Albuquerque Public Schools Criticizes PCRM Lunch Survey

After a Physicians Committee for Responsible Medicine survey criticized the nutritional value of lunches served at Albuquerque Public Schools, a nutrition coordinator for the school system says she never would have cooperated with the survey if she had realized that PCRM was an animal rights group.

Stephanie Fila, nutrition coordinator for APS, told the Albuquerque Tribune that she didn’t realize PCRM was an animal rights group advocating a vegan diet when she responded to their survey. According to Fila, the APS lunches meet all USDA requirements and added that,

Real physicians would not recommend a vegan diet for growing children.

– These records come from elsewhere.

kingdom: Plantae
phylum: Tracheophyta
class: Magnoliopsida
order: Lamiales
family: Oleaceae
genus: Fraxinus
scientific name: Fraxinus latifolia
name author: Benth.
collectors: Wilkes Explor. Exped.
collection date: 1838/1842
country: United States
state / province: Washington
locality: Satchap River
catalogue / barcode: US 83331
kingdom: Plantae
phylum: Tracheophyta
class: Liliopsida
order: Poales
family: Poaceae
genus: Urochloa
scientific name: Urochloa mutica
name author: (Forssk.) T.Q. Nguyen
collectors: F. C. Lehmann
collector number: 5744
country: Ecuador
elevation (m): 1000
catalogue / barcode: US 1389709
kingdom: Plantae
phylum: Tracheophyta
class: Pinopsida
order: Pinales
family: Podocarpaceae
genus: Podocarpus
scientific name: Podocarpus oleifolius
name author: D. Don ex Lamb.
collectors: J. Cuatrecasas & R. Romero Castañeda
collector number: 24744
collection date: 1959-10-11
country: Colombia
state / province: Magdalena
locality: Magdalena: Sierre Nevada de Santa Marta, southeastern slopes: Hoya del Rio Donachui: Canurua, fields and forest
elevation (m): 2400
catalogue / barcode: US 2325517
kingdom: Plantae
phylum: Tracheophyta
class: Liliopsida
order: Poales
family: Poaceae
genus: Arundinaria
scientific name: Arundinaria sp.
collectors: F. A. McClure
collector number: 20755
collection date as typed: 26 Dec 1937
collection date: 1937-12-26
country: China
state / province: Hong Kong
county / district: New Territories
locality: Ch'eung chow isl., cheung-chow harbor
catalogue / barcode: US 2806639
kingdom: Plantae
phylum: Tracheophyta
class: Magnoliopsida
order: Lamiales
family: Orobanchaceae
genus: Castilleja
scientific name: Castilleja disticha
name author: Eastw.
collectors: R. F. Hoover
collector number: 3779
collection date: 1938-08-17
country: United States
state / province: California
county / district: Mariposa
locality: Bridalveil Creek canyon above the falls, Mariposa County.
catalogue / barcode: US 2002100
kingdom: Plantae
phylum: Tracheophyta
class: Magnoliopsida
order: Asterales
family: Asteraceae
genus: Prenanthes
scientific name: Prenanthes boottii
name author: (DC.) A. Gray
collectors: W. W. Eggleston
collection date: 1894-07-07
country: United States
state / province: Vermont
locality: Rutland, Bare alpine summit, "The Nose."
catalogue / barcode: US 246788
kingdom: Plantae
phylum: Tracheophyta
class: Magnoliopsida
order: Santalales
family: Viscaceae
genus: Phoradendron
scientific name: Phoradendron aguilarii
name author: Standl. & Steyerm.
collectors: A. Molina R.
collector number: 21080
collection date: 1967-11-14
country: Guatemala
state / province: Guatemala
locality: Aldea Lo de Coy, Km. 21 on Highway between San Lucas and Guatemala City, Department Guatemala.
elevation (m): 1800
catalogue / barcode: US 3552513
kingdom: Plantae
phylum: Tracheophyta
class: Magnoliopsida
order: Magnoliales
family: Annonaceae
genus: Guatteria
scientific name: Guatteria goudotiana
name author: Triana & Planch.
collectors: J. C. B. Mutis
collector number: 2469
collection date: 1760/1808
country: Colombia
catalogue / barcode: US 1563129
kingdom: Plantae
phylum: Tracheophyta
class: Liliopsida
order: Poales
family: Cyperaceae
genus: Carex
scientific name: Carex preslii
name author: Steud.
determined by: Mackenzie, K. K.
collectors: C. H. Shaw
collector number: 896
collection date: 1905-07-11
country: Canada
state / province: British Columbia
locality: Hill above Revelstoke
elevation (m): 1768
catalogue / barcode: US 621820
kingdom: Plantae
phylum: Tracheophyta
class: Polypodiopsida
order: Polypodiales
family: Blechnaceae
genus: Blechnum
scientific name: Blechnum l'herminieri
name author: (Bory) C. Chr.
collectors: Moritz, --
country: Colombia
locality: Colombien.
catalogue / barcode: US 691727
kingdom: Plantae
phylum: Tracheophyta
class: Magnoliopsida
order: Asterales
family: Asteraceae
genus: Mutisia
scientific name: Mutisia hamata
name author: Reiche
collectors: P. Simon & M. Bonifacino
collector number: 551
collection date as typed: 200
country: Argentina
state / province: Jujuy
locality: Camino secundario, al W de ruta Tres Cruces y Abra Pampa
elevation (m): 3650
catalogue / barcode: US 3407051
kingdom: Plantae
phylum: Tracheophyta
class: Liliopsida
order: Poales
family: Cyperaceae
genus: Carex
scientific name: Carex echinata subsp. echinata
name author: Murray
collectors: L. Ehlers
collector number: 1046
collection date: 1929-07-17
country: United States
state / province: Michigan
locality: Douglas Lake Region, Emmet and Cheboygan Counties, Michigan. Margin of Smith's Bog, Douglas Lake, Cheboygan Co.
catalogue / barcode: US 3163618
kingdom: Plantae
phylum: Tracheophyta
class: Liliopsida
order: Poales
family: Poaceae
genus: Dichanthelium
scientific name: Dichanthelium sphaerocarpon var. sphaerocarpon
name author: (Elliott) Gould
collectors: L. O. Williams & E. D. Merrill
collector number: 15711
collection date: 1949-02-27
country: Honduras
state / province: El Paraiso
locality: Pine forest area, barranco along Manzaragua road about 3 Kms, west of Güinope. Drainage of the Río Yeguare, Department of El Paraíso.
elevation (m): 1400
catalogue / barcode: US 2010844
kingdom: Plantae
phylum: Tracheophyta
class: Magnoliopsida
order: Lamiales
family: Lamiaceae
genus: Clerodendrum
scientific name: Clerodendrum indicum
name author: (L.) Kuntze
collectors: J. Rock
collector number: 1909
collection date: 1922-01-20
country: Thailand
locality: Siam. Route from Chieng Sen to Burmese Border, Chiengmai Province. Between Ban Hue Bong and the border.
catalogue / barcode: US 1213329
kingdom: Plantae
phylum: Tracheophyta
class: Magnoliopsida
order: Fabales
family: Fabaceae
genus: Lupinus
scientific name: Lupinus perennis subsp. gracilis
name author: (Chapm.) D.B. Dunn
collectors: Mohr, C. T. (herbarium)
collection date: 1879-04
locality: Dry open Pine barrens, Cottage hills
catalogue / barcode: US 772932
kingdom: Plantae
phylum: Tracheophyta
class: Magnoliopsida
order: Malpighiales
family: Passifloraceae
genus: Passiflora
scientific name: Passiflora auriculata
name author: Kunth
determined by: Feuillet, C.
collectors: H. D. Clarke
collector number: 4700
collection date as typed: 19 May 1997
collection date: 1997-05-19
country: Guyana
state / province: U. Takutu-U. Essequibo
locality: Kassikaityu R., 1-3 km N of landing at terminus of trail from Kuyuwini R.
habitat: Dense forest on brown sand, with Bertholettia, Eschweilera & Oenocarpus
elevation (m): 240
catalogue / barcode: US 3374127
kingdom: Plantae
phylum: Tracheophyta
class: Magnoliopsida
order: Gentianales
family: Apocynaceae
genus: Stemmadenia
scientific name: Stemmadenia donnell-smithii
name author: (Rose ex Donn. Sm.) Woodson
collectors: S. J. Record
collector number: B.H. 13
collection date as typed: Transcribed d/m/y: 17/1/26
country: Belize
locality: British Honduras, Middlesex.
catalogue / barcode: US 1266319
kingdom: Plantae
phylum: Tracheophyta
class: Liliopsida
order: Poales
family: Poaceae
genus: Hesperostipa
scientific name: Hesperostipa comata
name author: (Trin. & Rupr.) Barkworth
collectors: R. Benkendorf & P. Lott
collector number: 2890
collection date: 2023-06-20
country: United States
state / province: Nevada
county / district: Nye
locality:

Jeanne Stuart McVey, while acknowledging that Physicians Committee for Responsible MEdicine actually has very few physician members, defended the nutrition survey saying,

We are advocates. But we really look at the science. We promote healthy diets, and there are so many studies showing that meat is just not the healthiest thing.

McVey also tried to distance PCRM from People for the Ethical Treatment, claiming that PCRM no longer receives funding from PETA,

. . . in the past, PETA might have supported one of our animal-testing programs, but we do not get funding from them now.

Of course McVey forgets to mention The Foundation to Support Animal Protection which appears to have been set up specifically to allow PETA to fund PCRM while hiding the relationship between the two groups.

Source:

APS: Lunch study unfair. Frank Zoretich, Albuquerque Tribune, September 4, 2004.

PETA/PCRM and The Foundation to Support Animal Protection

Via Americans for Medical Progress comes word on Animal People‘s annual roundup of animal rights groups finances, which were down somewhat this year.

Of special interest is Animal People‘s focus on the The Foundation to Support Animal Protection which is little more than a front group set up to hide the financial ties between People for the Ethical Treatment of Animals and the Physicians Committe for Responsible Medicine.

According to Animal People (emphasis added),

The Foundation to Support Animal Protection board consists of PETA cofounder and president Ingrid Newkirk PCRM founder and president Neal Barnard, MD, and Nadine Edles. The sole function of FASP, according to IRS Form 990 is to ‘Provide support to various charitable, educational and scientific organizations specified in the Corporation’s Certificate of Incorporation,’ identified as PETA, and four PETA subsidiaries, plus PCRM and the Washington (DC) Humane Society, which was granted $5,000 in 1999 but nothing since. In fiscal 2001 FSAP apparently continued as in past years to pay the mortgage on the PETA headquarters and lease the site to PETA; did mailings in the names of the beneficiaries; and granted $160,000 to PCRM, 55% of the total PCRM budget. The major purpose of FSAP appears to be to enable PETA and PCRM to evade public recognition of their relationship, the real extent of their direct mail expenditures, and the real extent and nature of their assets. If FSAP, PETA and PCRM were seen as a joint fundraising unit, as the existence and activities of FSAP indicate they should be, their total spending came to $18,846,016; their declared overhead was $5,194,418, 28% of budget. Their total assets were $10,471,309, 55% held by FSAP, including 58% of the cash and securities. The combined FSAP, PETA and PCRM payroll was $4.64 million, of which FSAP paid $1.3 million: 28%.

PETA and PCRM — dishonest, through and through.

Source:

AMP News Service Special Report: AR Finances. November 26, 2002.